Urgent Warnings and Need for Regulation
The Chairman of the U.S. Securities and Exchange Commission (SEC), Gary Gensler, made significant statements about cryptocurrencies in a Senate Banking Committee meeting. Describing the industry as a “wild west of fraud and abuse,” Gensler emphasized the need for regulation once again. The SEC Chairman stated that investors in the crypto market deserve the protection of U.S. securities laws.
“Given that most crypto tokens are subject to the securities laws, it follows that most crypto intermediaries have to comply with securities laws as well.”

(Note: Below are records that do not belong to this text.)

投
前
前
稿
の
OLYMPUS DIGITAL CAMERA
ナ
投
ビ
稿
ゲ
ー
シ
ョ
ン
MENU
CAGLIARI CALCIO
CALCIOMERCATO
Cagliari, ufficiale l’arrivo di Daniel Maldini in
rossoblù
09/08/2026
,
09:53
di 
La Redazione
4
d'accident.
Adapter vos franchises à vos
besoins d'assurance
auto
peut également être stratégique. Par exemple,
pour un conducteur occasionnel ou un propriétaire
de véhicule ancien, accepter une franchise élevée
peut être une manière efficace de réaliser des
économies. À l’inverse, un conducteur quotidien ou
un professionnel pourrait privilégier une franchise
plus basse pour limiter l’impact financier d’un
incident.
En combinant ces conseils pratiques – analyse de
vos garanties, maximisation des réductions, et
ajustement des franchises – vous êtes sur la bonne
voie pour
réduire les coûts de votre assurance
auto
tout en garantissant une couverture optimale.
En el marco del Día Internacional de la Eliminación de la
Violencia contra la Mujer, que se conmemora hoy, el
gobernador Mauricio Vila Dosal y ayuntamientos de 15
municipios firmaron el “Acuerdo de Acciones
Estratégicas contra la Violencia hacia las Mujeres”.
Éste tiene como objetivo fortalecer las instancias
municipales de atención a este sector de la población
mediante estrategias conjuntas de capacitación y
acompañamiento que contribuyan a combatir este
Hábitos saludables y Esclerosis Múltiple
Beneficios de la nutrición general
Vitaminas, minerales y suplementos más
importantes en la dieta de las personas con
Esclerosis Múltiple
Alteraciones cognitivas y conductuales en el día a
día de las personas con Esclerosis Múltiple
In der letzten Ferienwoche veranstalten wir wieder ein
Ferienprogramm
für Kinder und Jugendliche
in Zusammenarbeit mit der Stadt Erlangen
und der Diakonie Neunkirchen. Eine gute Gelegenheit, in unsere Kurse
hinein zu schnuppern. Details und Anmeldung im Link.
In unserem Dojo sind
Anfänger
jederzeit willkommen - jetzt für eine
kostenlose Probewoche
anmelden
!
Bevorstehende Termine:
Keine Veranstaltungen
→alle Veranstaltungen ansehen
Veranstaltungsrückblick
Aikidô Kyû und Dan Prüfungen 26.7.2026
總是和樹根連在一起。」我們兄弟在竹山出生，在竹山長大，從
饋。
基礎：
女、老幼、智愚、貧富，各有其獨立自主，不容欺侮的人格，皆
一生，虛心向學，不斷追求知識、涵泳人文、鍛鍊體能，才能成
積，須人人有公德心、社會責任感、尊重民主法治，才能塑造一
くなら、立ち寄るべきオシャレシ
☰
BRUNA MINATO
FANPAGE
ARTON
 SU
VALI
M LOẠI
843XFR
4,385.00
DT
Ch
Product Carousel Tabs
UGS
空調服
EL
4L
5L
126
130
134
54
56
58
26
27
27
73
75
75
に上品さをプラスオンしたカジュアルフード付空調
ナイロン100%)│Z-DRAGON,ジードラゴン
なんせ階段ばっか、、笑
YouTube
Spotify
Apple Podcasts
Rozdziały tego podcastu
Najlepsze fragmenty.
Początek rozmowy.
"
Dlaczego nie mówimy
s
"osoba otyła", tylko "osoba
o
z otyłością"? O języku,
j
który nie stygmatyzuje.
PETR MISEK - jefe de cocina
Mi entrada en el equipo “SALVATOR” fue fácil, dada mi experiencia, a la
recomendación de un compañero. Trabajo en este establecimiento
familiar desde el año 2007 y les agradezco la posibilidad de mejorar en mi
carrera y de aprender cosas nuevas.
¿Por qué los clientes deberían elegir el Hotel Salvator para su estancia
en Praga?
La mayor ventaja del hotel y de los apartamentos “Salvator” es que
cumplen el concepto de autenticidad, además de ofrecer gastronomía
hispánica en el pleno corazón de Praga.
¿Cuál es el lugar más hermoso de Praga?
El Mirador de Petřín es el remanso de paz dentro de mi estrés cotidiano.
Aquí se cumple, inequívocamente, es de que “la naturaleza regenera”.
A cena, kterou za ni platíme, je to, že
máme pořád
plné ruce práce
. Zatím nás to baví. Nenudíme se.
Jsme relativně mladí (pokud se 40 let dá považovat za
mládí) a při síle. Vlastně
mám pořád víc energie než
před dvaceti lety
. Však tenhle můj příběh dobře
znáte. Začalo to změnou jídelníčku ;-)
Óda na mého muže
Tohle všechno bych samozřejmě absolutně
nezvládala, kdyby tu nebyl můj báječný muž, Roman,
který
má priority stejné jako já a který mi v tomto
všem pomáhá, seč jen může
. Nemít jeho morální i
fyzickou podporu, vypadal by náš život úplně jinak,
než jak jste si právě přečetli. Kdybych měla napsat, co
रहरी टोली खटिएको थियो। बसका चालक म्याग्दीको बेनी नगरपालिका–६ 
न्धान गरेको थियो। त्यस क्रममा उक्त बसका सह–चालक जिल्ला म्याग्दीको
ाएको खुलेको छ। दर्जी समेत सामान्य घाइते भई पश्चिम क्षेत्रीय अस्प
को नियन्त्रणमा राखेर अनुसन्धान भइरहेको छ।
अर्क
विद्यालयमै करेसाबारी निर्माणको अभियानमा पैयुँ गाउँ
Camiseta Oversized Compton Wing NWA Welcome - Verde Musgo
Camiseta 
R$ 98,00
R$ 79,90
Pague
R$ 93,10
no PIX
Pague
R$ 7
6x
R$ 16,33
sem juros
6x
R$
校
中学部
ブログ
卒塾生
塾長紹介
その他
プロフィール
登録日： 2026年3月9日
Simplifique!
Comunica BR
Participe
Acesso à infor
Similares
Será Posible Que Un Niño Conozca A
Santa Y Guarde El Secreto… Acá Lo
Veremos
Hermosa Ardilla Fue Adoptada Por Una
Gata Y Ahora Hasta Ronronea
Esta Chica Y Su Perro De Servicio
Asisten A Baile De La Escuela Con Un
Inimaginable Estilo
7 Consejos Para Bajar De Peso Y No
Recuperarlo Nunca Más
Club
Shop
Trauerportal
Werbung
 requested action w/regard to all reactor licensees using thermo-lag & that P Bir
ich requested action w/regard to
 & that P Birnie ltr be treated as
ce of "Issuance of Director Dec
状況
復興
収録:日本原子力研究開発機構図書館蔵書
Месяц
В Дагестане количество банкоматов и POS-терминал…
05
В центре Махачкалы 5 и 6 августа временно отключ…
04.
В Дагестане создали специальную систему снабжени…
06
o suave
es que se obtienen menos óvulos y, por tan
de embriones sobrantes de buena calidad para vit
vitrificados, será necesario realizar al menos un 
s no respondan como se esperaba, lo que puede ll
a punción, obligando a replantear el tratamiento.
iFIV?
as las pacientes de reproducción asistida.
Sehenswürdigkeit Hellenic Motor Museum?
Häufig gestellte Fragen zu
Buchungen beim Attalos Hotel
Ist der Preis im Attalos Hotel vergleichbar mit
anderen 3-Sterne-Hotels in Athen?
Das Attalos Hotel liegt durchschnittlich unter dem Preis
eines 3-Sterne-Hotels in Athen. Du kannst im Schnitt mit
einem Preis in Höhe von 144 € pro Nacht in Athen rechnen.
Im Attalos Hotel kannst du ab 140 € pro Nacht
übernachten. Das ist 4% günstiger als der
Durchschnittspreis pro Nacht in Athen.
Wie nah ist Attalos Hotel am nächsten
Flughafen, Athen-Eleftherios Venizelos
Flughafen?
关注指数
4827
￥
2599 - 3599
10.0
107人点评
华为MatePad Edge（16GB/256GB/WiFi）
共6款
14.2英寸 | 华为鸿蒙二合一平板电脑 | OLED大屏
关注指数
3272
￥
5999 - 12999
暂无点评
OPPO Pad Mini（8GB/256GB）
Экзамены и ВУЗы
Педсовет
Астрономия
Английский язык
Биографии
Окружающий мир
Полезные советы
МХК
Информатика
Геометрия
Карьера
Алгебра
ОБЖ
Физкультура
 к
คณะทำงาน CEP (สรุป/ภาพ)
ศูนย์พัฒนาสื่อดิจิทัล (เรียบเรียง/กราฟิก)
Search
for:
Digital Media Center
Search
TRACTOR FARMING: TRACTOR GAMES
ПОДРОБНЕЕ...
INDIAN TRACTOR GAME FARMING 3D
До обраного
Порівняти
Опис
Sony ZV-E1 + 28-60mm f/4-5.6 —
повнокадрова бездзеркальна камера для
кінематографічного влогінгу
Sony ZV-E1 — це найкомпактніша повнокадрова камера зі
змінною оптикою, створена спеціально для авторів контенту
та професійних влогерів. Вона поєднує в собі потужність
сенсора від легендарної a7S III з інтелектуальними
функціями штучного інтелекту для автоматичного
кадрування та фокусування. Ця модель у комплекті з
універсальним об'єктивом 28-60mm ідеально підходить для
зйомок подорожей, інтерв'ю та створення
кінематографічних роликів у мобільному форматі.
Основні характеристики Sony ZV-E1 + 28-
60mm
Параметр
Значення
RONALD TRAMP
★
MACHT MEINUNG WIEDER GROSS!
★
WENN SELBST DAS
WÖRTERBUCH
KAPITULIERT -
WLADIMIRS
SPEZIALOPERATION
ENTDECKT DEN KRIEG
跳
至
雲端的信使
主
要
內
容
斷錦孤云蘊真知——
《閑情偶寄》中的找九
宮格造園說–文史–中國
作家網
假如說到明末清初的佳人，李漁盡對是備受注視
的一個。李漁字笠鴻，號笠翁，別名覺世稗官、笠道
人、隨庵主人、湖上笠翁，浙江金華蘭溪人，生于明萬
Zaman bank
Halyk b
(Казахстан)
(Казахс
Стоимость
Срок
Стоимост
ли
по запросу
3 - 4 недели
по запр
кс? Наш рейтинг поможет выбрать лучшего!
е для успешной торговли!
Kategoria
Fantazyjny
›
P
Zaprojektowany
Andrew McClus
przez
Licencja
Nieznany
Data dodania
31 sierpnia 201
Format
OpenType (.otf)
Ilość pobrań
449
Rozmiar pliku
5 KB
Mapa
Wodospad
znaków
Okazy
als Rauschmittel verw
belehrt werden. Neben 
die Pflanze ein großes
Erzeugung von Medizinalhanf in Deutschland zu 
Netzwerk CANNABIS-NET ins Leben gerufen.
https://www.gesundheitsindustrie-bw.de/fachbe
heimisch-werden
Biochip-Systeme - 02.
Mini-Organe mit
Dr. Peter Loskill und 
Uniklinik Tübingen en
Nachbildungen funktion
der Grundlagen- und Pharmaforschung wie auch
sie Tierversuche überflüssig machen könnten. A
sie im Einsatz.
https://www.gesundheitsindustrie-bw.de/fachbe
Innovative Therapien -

Continuing his criticisms, Gensler also spoke about cryptocurrency exchanges: “If they complied with existing laws on investor protection, it would benefit these investors. Unfortunately, there is significant non-compliance at the moment. We need to combat fraud and abuse,” said Gensler, indicating that cryptocurrency exchanges need to comply with current legal rules on investor protection.
Questions Asked About Grayscale and Spot BTC ETF
Senator Bill Hagerty directed questions to SEC Chairman Gary Gensler about what the SEC needs to see for the approval of a Bitcoin Spot ETF. Gensler stated that they are still reviewing the decision and that there are multiple applications.
“We are still reviewing these decisions. We have multiple applications on hand… We are examining them and waiting for the team’s recommendations.”
These uncertain responses maintain the question marks regarding the SEC’s stance on cryptocurrencies and specifically on Bitcoin Spot ETFs. Gensler’s answer indicates that the possible approval of a Bitcoin Spot ETF is still uncertain and that no clear decision has been made on this issue yet.
About the Investment Contract Test and Crypto Tokens:
The SEC Chairman stated that the majority of crypto tokens meet the criteria of the investment contract test. This implies that such assets should be considered as securities.
”Given this industry’s wide-ranging non-compliance with the securities laws, it’s not surprising that we’ve seen many problems in these markets.”
Gensler’s stern and decisive attitude is seen as overly restrictive by the crypto community. Critics argue that this approach could hinder the growth of the sector and could even backfire.